EDITORIAL: On the table

SpaceX neighbors weigh safety, fairness in offer

SpaceX continue their test on their Starhopper at Boca Chica Beach, successfully hovering 500 feet above the launch site and safely landing on the SpaceX Launch Pad on Tuesday, Aug. 27, 2019. (Miguel Roberts | The Brownsville Herald)

Plans for the SpaceX facility at Boca Chica Beach are evolving, and that could change the prospects for residents of Boca Chica Village, a housing community located less than two miles from the launch site.

That’s well within the three-mile safety zone NASA has imposed for its launch sites such as Cape Canaveral in Florida. That distance was set for the Saturn V rockets that sent the Apollo capsules to the moon. SpaceX plans more powerful rockets to propel ships to Mars. The company says those rockets will be tested and could even launch from the Boca Chica site, and they will require wider safety zones.

SpaceX last month sent letters to Boca Chica Village residents, offering to buy their property. At least some residents, however, have said they want to stay.

Initially, the letters gave residents two weeks to accept the offer, and said the stated terms were not negotiable. However, the term reportedly has been extended to allow time for new property valuations, which probably will affect the offered prices.

We hope the process will be fair and all sides deal in good faith, and that SpaceX will not ask Cameron County to invoke eminent domain — the forcible taking of the property, presumably for the greater public good — and force the residents from their homes.

The letter states that in addition to a purchase price the company says is above appraised value, sellers will receive VIP access to view launches from within the protected SpaceX facility.

Currently, the residents are being asked to evacuate the area for rocket tests, and there are many reasons why that evacuation is needed. The first and most obvious is the danger of possible failure. A rocket explosion could destroy the homes — not only from the concussion but from shrapnel.

Even successful launches pose dangers, as we found when flames from a July 25 rocket test ignited a brushfire that burned 100 acres nearby.

Fire isn’t the only concern. The homes face possible damage from the pressure from both the exhaust and the noise. The rockets produce more than 200 decibels of sound; 140 dB produces physical pain, and at higher levels sound waves actually are felt as shock waves that can damage buildings.

Longtime Rio Grande Valley residents might remember seismic testing that a gas company conducted in the area a little more than a decade ago.

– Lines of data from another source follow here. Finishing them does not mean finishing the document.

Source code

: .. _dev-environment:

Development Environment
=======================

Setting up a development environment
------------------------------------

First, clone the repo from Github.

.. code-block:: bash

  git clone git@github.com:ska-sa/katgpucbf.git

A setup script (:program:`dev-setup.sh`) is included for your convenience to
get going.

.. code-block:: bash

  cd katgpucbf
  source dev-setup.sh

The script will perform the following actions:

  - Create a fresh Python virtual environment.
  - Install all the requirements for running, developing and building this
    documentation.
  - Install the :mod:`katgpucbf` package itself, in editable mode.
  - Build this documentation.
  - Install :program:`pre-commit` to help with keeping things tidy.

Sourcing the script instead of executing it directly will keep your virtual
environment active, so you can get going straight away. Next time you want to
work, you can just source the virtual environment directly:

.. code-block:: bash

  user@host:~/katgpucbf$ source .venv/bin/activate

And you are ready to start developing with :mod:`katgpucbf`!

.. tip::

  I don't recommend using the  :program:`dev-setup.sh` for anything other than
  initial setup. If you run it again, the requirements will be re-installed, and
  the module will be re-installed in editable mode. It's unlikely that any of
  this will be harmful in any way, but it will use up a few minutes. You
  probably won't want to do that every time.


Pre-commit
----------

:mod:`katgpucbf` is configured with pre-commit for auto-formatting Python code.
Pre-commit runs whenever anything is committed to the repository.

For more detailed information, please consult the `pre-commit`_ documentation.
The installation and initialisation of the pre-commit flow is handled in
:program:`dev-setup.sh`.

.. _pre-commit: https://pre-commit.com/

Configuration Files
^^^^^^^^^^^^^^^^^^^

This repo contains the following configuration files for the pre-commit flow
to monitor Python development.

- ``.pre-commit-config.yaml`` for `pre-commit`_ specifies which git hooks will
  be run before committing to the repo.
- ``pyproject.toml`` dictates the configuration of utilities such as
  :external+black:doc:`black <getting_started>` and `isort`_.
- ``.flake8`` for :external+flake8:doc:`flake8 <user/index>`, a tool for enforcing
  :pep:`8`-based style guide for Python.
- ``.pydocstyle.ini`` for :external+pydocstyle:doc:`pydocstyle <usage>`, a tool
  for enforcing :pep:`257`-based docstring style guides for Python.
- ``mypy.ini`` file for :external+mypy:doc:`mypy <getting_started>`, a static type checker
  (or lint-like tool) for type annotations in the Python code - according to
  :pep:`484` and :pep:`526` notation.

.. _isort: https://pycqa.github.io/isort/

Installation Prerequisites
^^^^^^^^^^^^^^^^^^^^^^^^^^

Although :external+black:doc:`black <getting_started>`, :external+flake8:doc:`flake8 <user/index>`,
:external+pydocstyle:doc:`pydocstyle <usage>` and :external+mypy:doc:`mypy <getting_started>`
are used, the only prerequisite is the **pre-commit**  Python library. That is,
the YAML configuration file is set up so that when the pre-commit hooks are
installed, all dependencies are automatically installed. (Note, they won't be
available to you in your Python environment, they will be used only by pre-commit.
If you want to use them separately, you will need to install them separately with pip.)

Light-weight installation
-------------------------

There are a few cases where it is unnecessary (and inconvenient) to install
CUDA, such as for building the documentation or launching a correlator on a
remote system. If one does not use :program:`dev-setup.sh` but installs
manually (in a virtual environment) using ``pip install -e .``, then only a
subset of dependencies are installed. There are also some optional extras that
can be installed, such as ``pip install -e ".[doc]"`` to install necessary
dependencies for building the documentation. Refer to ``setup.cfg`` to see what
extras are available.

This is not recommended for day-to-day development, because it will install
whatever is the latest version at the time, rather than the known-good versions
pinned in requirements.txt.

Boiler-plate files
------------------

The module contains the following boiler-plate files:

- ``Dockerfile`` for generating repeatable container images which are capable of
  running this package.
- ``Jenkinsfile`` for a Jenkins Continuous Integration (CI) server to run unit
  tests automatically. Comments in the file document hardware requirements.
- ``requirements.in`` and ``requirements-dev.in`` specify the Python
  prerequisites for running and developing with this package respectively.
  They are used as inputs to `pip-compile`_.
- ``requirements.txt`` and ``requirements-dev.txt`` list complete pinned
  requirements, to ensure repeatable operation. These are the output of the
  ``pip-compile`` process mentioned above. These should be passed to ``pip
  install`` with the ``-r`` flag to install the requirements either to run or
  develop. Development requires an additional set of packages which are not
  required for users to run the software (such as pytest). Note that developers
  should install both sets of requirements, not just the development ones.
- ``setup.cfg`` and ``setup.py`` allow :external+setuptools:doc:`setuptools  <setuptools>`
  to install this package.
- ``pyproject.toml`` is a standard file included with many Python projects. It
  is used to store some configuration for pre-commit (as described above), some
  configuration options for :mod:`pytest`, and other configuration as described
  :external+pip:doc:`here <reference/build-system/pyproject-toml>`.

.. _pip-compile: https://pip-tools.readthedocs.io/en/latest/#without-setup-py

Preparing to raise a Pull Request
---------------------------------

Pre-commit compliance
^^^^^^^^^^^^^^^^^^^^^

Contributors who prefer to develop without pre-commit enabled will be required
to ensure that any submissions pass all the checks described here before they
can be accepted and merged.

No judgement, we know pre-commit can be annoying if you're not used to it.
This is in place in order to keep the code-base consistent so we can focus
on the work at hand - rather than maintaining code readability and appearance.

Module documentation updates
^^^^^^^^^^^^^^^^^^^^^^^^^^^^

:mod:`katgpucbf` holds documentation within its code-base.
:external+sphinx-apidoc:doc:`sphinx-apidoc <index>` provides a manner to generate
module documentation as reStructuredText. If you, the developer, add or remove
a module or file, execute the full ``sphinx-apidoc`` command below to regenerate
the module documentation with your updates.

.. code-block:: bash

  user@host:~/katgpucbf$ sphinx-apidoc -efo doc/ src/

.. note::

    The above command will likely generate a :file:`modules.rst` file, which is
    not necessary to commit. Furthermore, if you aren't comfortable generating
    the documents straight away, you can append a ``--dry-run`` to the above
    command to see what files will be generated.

Those tests cracked walls, shattered windows and loosened foundations.

Those seismic “thumps” pale in comparison to the shock waves a rocket launch produces.

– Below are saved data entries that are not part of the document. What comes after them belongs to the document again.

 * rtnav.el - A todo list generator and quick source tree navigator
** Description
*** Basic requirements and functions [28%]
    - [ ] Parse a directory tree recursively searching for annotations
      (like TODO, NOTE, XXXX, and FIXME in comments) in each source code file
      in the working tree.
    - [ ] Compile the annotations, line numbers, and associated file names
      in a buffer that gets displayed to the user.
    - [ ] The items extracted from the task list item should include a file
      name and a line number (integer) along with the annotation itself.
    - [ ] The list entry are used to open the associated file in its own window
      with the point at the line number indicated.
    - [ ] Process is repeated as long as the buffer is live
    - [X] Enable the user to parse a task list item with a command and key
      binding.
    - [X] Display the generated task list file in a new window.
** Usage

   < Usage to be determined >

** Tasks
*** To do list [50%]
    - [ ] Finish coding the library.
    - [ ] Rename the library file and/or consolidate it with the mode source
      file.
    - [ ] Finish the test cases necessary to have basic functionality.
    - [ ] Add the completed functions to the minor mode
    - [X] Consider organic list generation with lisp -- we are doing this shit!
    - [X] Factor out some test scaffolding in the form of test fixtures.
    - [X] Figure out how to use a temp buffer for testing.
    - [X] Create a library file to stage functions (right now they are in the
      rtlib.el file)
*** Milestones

Residents of Boca Chica Village, which originally was known as Kopernik Shores, have endured a lot over the years. The subdivision was build decades ago, too far out to receive utility service, and residents even had to endure years of truckedin water after their tank collapsed. Forced removal would be a final indignity that the residents don’t deserve.

We hope their dealings with SpaceX over their future, whatever it might be, are constructive and beneficial for all concerned.